As part of my work at school, I was able to accompany a group of thirty-five sixteen- and seventeen-year-old boys to World Youth Day in Sydney, in July 2008. World Youth Day, held every so often in a different part of the world, is a huge week-long festival that culminates in a visit from the Pope. In the buildup to the one in Sydney, there were concerns that it could be the smallest World Youth Day ever because maybe only a quarter of a million people might turn up, especially given the impact high fuel prices were having on airfares. I wasn’t worried. A quarter of a million sounded like plenty to me. I don’t much like crowds, and besides, having been a Catholic priest, I have a complex relationship with the church authorities who would be appearing in all their finery. I find it hard to believe that Jesus died naked on the cross so that the rest of us could have a fancy-dress party. I wasn’t looking forward to World Youth Day.
The boys from school rescued me from getting too tangled up inside myself. The Pope seemed like a pleasant old gentleman who was quite capable of enjoying himself. I had started to think more warmly of him from the moment he took the same name as we had given our Benedict; I imagined we must have had more in common than I realized. Every time he spoke in Sydney, I found, despite myself, that I was wholly caught up with the simple depth and elegance of what he said. He named things that were important to me.
Quite apart from that, it soon became obvious that the crowd, which ended up closer to 400,000, was really the best part. While there were dozens of cardinals and bishops way off in the distance, all solemnly dressed up and doing as much as any mardi gras to support the dry cleaners of the world, there were thousands of young people much closer to us. The kids had the time of their lives. Their godly joy was infectious. It budged the cranky heart of their middle-aged teacher.
Of course there were hassles. We traveled by bus, and upon arrival at the school where we were booked to stay, we found that the organizers had thought it would be fun to send us and our bags to two different places. Deprived of my breathing machine, I went downstairs that night and curled up beside the photocopier in the staff room. To my surprise, there were times when I had slept worse in my own bed.
It takes all types to make a religion, and the week before the Pope arrived was a spirited one, culminating in a 6-mile walk across the Sydney Harbour Bridge to Randwick Racecourse, where the Pope would be saying Mass the following morning. The bridge is closed on rare occasions; the time before this was for a walk for reconciliation between indigenous and nonindigenous Australians in 2000. The prospect of getting across it without having to pay the toll was too good to miss. Along the way, I thought of my mother who, as a wide-eyed little girl holding the hand of her mother, had walked across the bridge on the day it was opened in 1932. She had walked across it again for its golden jubilee in 1982. These days, Mum wasn’t walking far.
I rang her from the bridge; she was in bed watching on TV, annoyed that the Pope was a smoker but pleased that he liked cats. I also called Jenny to reminisce about a time before we were married when we had also walked across the bridge on a blustery day and we were the only people crazy enough to do it. She had her hands full looking after six young people at that moment, our own and three cousins. Her present moment was too full to share with the past.
Along the way, onlookers joined the festive atmosphere. A boy wore a T-shirt that read I MAY LIVE IN MY OWN LITTLE WORLD BUT AT LEAST I KNOW EVERYBODY HERE. Workers on a building site made a cross out of iron pipes and hammed it up for the crowds, which were more appreciative of irony than I had imagined they would be. Pilgrims are people looking for signs. Somebody stood on the wayside with a placard reading this is not a sign.

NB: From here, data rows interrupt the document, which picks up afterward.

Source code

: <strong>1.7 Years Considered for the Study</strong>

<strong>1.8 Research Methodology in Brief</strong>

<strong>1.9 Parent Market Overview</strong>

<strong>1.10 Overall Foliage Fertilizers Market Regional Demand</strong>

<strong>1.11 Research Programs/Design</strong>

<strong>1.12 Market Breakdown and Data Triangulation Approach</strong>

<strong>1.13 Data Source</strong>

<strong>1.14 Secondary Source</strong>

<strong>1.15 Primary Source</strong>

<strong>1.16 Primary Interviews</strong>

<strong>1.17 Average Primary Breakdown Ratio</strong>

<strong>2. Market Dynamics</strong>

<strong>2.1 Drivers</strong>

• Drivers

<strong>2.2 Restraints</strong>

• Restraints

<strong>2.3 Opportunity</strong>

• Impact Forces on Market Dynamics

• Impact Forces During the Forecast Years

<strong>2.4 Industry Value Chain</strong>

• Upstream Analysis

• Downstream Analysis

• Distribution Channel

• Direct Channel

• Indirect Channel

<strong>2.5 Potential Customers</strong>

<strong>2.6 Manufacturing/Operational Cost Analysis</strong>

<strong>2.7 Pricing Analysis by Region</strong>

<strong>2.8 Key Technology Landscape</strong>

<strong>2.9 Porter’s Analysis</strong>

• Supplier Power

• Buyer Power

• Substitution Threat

That night, 200,000 people slept in the open air at the racecourse. To be honest, not all of them slept, at least not until well after bedtime. But by the time I got out of my sleeping bag at 5:10 AM to beat the line for the toilets—facilities whose condition reminded us that even spiritual gatherings have their physical dimensions— the whole crowd had settled. I began to walk around the outer track of the course.
Everybody had been given a shiny thermal blanket to sleep under. These looked like large sheets of aluminium foil and were probably more useful for cooking than a serious attempt on Everest. But most people were using them on this crisp, clear night, and at 5:10 AM, the full moon reflected light onto the peaks and troughs of all these shiny blankets as if they were a sea. I kept walking. There were 200,000 people here, but I had the place to myself. The stillness of the sleeping crowd was one of the most serene and beautiful things I had ever seen. The moon played with the shapes made by the thermal blankets. It was a prayer without words. I thought of the same moon shining on hundreds of thousands of refugees sleeping in a camp on the Sudan border and wondered about life’s lottery. I hoped that this sleeping gathering might help to change the odds.
Before long, Jenny rang. She had had a choppy night. There were six young things in the house, three of them homesick and the other three sick of home. We talked until we were ready to laugh about it. We decided that six people can trouble more sleep than 200,000.